■ **Exercise prompt**
Only an exact, line-for-line copy of the data will serve as the answer.

[Stored items]
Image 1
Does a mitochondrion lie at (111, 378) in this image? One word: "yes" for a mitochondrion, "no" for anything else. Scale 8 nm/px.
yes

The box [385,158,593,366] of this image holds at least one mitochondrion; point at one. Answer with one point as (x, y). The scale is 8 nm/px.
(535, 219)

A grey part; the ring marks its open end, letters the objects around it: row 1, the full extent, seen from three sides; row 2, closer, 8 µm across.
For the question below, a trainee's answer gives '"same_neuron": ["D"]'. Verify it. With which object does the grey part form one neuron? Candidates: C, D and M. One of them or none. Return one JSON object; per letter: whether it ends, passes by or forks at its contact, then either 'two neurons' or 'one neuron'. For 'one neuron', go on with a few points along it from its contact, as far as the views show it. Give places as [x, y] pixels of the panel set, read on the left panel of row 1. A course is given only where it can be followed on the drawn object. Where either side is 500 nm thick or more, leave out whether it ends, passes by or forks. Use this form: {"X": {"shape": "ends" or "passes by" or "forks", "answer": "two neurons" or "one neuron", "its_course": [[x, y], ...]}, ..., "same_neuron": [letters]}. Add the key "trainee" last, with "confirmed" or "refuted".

■ **Your response**
Image 1
Does a mitochondrion lie at (111, 378) in this image? One word: "yes" for a mitochondrion, "no" for anything else. Scale 8 nm/px.
yes

The box [385,158,593,366] of this image holds at least one mitochondrion; point at one. Answer with one point as (x, y). The scale is 8 nm/px.
(535, 219)

A grey part; the ring marks its open end, letters the objects around it: row 1, the full extent, seen from three sides; row 2, closer, 8 µm across.
For the question below, a trainee's answer gives '"same_neuron": ["D"]'. Verify it. With which object does the grey part form one neuron? Candidates: C, D and M. One of them or none. Return one JSON object; per letter: whether it ends, passes by or forks at its contact, then either 'two neurons' or 'one neuron'. For 'one neuron', go on with a few points along it from its contact, as far as the views show it. Give places as [x, y] pixels of the panel set, read on the left panel of row 1. A course is given only where it can be followed on the drawn object. Where either side is 500 nm thick or more, leave out whether it ends, passes by or forks. Use this form: {"X": {"shape": "ends" or "passes by" or "forks", "answer": "two neurons" or "one neuron", "its_course": [[x, y], ...]}, ..., "same_neuron": [letters]}. Add the key "trainee" last, with "confirmed" or "refuted".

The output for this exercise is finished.